## INSTRUCTIONS FOR THE TASK
After locating the line that contains "fx_px: 1321" in the data below, set down exactly that line and each one after it through the line that contains "focal_mm: 6", and nothing more.

** INFORMATION PROVIDED follows **

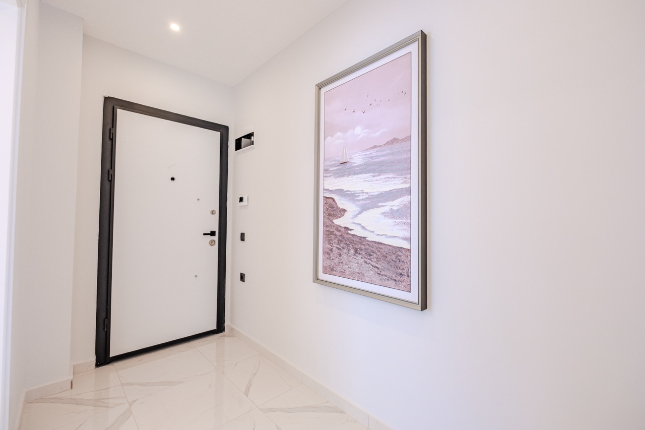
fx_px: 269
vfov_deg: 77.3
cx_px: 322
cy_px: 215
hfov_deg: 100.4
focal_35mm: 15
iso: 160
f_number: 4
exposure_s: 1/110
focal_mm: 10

** End of INFORMATION PROVIDED **
** INFORMATION PROVIDED follows **

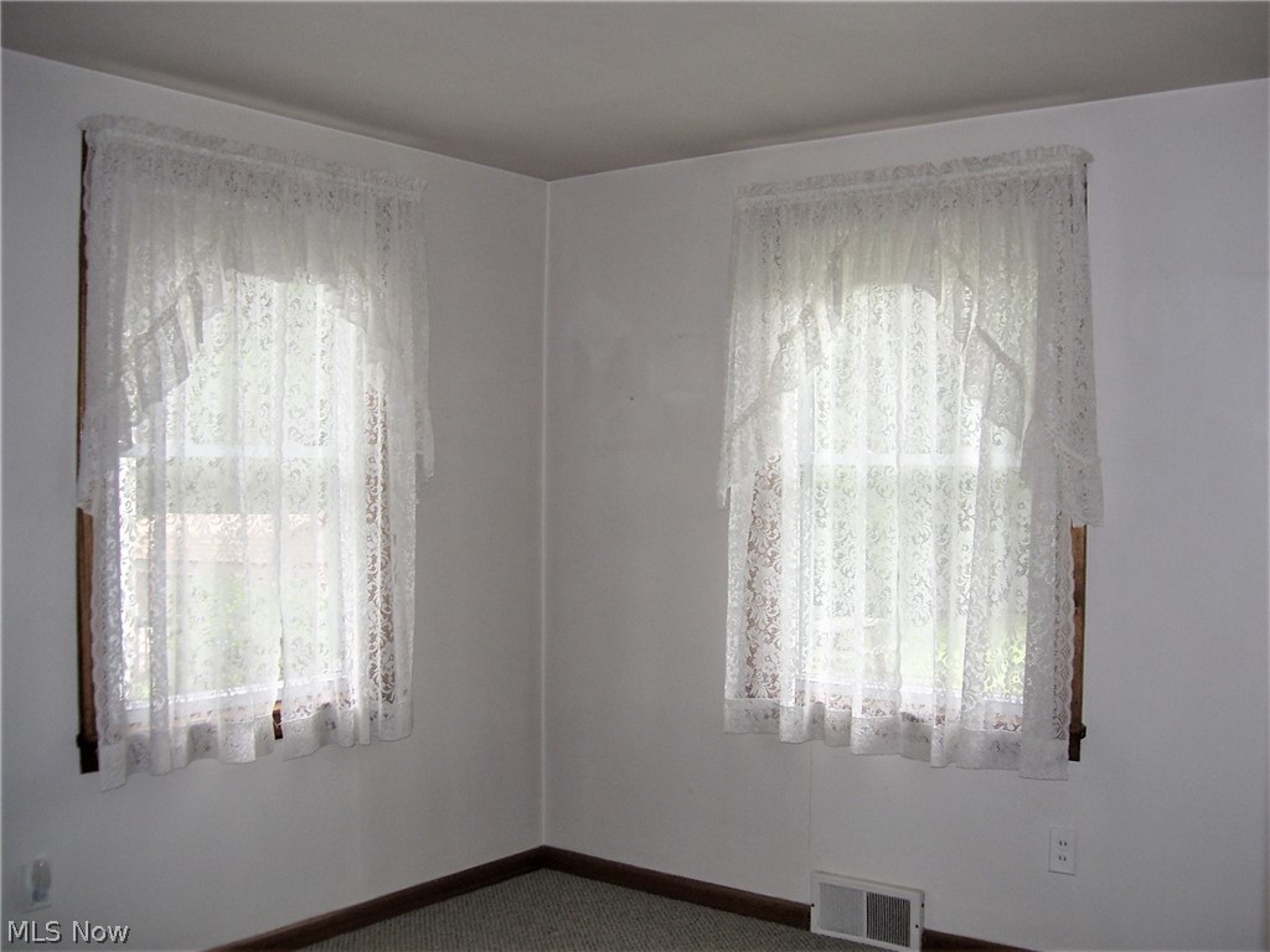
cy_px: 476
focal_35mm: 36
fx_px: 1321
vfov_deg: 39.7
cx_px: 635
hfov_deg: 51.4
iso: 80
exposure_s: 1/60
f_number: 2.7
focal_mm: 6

** End of INFORMATION PROVIDED **

## EXERCISE SOLUTION
fx_px: 1321
vfov_deg: 39.7
cx_px: 635
hfov_deg: 51.4
iso: 80
exposure_s: 1/60
f_number: 2.7
focal_mm: 6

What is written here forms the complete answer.